◆ **To be done**: In the records below, swap every "Konstitucinio Teismo" for "Lietuvos Respublikos Konstitucinio Teismo" and keep everything else unchanged.

◆ **Data to process**:

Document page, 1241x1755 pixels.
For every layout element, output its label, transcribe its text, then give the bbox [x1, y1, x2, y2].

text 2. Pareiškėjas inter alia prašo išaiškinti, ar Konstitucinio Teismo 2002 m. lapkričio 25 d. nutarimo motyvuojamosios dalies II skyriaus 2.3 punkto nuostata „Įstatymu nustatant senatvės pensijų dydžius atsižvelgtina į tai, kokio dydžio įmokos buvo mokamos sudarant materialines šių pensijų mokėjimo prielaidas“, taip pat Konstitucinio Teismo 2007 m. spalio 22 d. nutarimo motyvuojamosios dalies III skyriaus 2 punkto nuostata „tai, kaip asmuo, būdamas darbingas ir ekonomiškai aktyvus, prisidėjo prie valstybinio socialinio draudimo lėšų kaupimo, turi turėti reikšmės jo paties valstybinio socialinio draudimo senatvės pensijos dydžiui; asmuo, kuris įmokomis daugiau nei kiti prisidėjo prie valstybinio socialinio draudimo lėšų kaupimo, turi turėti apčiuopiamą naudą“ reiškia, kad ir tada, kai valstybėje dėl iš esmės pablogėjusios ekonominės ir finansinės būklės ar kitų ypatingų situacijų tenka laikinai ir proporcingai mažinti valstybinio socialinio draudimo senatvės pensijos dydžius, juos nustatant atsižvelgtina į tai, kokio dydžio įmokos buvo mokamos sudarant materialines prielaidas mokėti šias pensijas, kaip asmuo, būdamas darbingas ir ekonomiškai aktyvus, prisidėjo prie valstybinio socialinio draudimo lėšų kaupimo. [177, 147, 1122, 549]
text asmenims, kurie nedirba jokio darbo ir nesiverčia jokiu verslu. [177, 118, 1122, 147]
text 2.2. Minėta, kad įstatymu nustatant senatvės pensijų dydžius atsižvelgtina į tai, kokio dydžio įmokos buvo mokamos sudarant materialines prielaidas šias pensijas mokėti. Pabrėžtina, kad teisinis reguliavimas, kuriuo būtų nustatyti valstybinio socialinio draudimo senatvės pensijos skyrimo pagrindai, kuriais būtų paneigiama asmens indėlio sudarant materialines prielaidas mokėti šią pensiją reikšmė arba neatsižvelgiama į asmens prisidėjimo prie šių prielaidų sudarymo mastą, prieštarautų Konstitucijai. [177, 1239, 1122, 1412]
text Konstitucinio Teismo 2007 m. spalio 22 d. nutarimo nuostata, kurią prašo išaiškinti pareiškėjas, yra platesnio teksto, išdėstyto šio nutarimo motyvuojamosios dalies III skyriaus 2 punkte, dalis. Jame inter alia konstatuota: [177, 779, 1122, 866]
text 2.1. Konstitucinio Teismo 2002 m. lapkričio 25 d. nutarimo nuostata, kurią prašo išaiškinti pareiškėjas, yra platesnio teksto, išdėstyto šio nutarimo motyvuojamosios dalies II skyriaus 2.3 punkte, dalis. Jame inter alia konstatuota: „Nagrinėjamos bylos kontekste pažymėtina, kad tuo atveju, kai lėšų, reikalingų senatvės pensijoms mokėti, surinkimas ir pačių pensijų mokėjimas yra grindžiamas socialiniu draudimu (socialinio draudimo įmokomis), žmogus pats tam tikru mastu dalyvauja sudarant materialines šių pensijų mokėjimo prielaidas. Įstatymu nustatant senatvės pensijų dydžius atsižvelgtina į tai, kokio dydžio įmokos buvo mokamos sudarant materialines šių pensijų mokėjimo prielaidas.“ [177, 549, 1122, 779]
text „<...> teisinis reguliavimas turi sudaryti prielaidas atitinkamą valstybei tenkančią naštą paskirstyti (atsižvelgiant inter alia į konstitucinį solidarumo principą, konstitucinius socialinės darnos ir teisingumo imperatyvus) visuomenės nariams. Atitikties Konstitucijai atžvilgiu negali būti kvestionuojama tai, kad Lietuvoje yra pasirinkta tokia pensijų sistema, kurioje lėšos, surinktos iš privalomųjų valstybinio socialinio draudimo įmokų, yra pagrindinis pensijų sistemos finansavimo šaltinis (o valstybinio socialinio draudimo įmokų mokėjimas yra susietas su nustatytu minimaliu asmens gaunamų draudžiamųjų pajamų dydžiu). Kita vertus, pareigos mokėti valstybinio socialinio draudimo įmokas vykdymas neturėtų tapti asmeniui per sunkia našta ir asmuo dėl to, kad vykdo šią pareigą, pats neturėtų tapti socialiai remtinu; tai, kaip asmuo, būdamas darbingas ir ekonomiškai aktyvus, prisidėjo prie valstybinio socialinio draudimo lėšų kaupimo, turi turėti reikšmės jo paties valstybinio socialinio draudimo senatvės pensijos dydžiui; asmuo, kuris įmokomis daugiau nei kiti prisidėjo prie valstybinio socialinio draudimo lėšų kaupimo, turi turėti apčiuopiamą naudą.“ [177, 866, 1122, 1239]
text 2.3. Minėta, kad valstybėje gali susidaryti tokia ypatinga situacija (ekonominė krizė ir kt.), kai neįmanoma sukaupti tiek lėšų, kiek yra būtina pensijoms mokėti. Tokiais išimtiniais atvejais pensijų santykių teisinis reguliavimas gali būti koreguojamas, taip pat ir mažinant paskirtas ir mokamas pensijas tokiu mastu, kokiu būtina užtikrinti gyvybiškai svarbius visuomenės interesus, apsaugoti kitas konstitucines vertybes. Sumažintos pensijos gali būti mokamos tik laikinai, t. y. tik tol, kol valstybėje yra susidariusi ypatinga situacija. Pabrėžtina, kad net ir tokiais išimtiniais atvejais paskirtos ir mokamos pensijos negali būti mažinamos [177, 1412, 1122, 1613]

◆ **Result for this task**:
Document page, 1241x1755 pixels.
For every layout element, output its label, transcribe its text, then give the bbox [x1, y1, x2, y2].

text 2. Pareiškėjas inter alia prašo išaiškinti, ar Lietuvos Respublikos Konstitucinio Teismo 2002 m. lapkričio 25 d. nutarimo motyvuojamosios dalies II skyriaus 2.3 punkto nuostata „Įstatymu nustatant senatvės pensijų dydžius atsižvelgtina į tai, kokio dydžio įmokos buvo mokamos sudarant materialines šių pensijų mokėjimo prielaidas“, taip pat Lietuvos Respublikos Konstitucinio Teismo 2007 m. spalio 22 d. nutarimo motyvuojamosios dalies III skyriaus 2 punkto nuostata „tai, kaip asmuo, būdamas darbingas ir ekonomiškai aktyvus, prisidėjo prie valstybinio socialinio draudimo lėšų kaupimo, turi turėti reikšmės jo paties valstybinio socialinio draudimo senatvės pensijos dydžiui; asmuo, kuris įmokomis daugiau nei kiti prisidėjo prie valstybinio socialinio draudimo lėšų kaupimo, turi turėti apčiuopiamą naudą“ reiškia, kad ir tada, kai valstybėje dėl iš esmės pablogėjusios ekonominės ir finansinės būklės ar kitų ypatingų situacijų tenka laikinai ir proporcingai mažinti valstybinio socialinio draudimo senatvės pensijos dydžius, juos nustatant atsižvelgtina į tai, kokio dydžio įmokos buvo mokamos sudarant materialines prielaidas mokėti šias pensijas, kaip asmuo, būdamas darbingas ir ekonomiškai aktyvus, prisidėjo prie valstybinio socialinio draudimo lėšų kaupimo. [177, 147, 1122, 549]
text asmenims, kurie nedirba jokio darbo ir nesiverčia jokiu verslu. [177, 118, 1122, 147]
text 2.2. Minėta, kad įstatymu nustatant senatvės pensijų dydžius atsižvelgtina į tai, kokio dydžio įmokos buvo mokamos sudarant materialines prielaidas šias pensijas mokėti. Pabrėžtina, kad teisinis reguliavimas, kuriuo būtų nustatyti valstybinio socialinio draudimo senatvės pensijos skyrimo pagrindai, kuriais būtų paneigiama asmens indėlio sudarant materialines prielaidas mokėti šią pensiją reikšmė arba neatsižvelgiama į asmens prisidėjimo prie šių prielaidų sudarymo mastą, prieštarautų Konstitucijai. [177, 1239, 1122, 1412]
text Lietuvos Respublikos Konstitucinio Teismo 2007 m. spalio 22 d. nutarimo nuostata, kurią prašo išaiškinti pareiškėjas, yra platesnio teksto, išdėstyto šio nutarimo motyvuojamosios dalies III skyriaus 2 punkte, dalis. Jame inter alia konstatuota: [177, 779, 1122, 866]
text 2.1. Lietuvos Respublikos Konstitucinio Teismo 2002 m. lapkričio 25 d. nutarimo nuostata, kurią prašo išaiškinti pareiškėjas, yra platesnio teksto, išdėstyto šio nutarimo motyvuojamosios dalies II skyriaus 2.3 punkte, dalis. Jame inter alia konstatuota: „Nagrinėjamos bylos kontekste pažymėtina, kad tuo atveju, kai lėšų, reikalingų senatvės pensijoms mokėti, surinkimas ir pačių pensijų mokėjimas yra grindžiamas socialiniu draudimu (socialinio draudimo įmokomis), žmogus pats tam tikru mastu dalyvauja sudarant materialines šių pensijų mokėjimo prielaidas. Įstatymu nustatant senatvės pensijų dydžius atsižvelgtina į tai, kokio dydžio įmokos buvo mokamos sudarant materialines šių pensijų mokėjimo prielaidas.“ [177, 549, 1122, 779]
text „<...> teisinis reguliavimas turi sudaryti prielaidas atitinkamą valstybei tenkančią naštą paskirstyti (atsižvelgiant inter alia į konstitucinį solidarumo principą, konstitucinius socialinės darnos ir teisingumo imperatyvus) visuomenės nariams. Atitikties Konstitucijai atžvilgiu negali būti kvestionuojama tai, kad Lietuvoje yra pasirinkta tokia pensijų sistema, kurioje lėšos, surinktos iš privalomųjų valstybinio socialinio draudimo įmokų, yra pagrindinis pensijų sistemos finansavimo šaltinis (o valstybinio socialinio draudimo įmokų mokėjimas yra susietas su nustatytu minimaliu asmens gaunamų draudžiamųjų pajamų dydžiu). Kita vertus, pareigos mokėti valstybinio socialinio draudimo įmokas vykdymas neturėtų tapti asmeniui per sunkia našta ir asmuo dėl to, kad vykdo šią pareigą, pats neturėtų tapti socialiai remtinu; tai, kaip asmuo, būdamas darbingas ir ekonomiškai aktyvus, prisidėjo prie valstybinio socialinio draudimo lėšų kaupimo, turi turėti reikšmės jo paties valstybinio socialinio draudimo senatvės pensijos dydžiui; asmuo, kuris įmokomis daugiau nei kiti prisidėjo prie valstybinio socialinio draudimo lėšų kaupimo, turi turėti apčiuopiamą naudą.“ [177, 866, 1122, 1239]
text 2.3. Minėta, kad valstybėje gali susidaryti tokia ypatinga situacija (ekonominė krizė ir kt.), kai neįmanoma sukaupti tiek lėšų, kiek yra būtina pensijoms mokėti. Tokiais išimtiniais atvejais pensijų santykių teisinis reguliavimas gali būti koreguojamas, taip pat ir mažinant paskirtas ir mokamas pensijas tokiu mastu, kokiu būtina užtikrinti gyvybiškai svarbius visuomenės interesus, apsaugoti kitas konstitucines vertybes. Sumažintos pensijos gali būti mokamos tik laikinai, t. y. tik tol, kol valstybėje yra susidariusi ypatinga situacija. Pabrėžtina, kad net ir tokiais išimtiniais atvejais paskirtos ir mokamos pensijos negali būti mažinamos [177, 1412, 1122, 1613]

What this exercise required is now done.